BRIEF>
Show every line in the entries below that contains the word "Umzug".
++++++++++
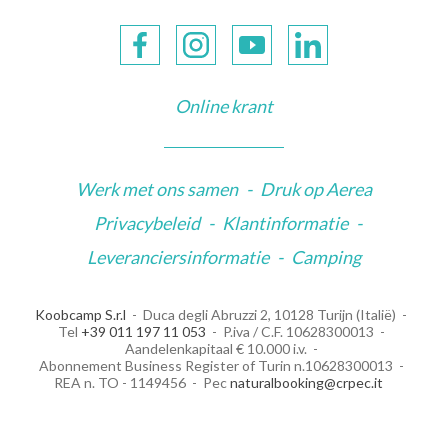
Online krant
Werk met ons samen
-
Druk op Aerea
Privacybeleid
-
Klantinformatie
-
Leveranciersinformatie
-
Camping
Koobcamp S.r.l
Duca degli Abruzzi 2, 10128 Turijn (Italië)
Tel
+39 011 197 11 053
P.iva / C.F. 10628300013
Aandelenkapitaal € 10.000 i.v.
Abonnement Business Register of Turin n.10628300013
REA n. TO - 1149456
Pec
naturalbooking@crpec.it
++++++++++
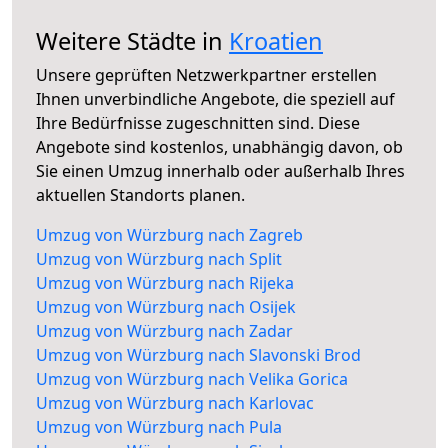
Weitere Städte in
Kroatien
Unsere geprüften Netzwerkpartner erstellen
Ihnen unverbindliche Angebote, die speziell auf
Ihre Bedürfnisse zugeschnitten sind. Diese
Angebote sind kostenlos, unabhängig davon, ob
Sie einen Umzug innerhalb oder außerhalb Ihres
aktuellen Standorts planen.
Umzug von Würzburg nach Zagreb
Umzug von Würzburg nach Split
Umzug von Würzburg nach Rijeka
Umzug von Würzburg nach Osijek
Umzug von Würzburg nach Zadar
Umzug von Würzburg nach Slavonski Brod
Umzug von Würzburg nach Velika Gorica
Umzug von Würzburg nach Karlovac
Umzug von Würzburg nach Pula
++++++++++
RESPONSE BOX>
Sie einen Umzug innerhalb oder außerhalb Ihres
Umzug von Würzburg nach Zagreb
Umzug von Würzburg nach Split
Umzug von Würzburg nach Rijeka
Umzug von Würzburg nach Osijek
Umzug von Würzburg nach Zadar
Umzug von Würzburg nach Slavonski Brod
Umzug von Würzburg nach Velika Gorica
Umzug von Würzburg nach Karlovac
Umzug von Würzburg nach Pula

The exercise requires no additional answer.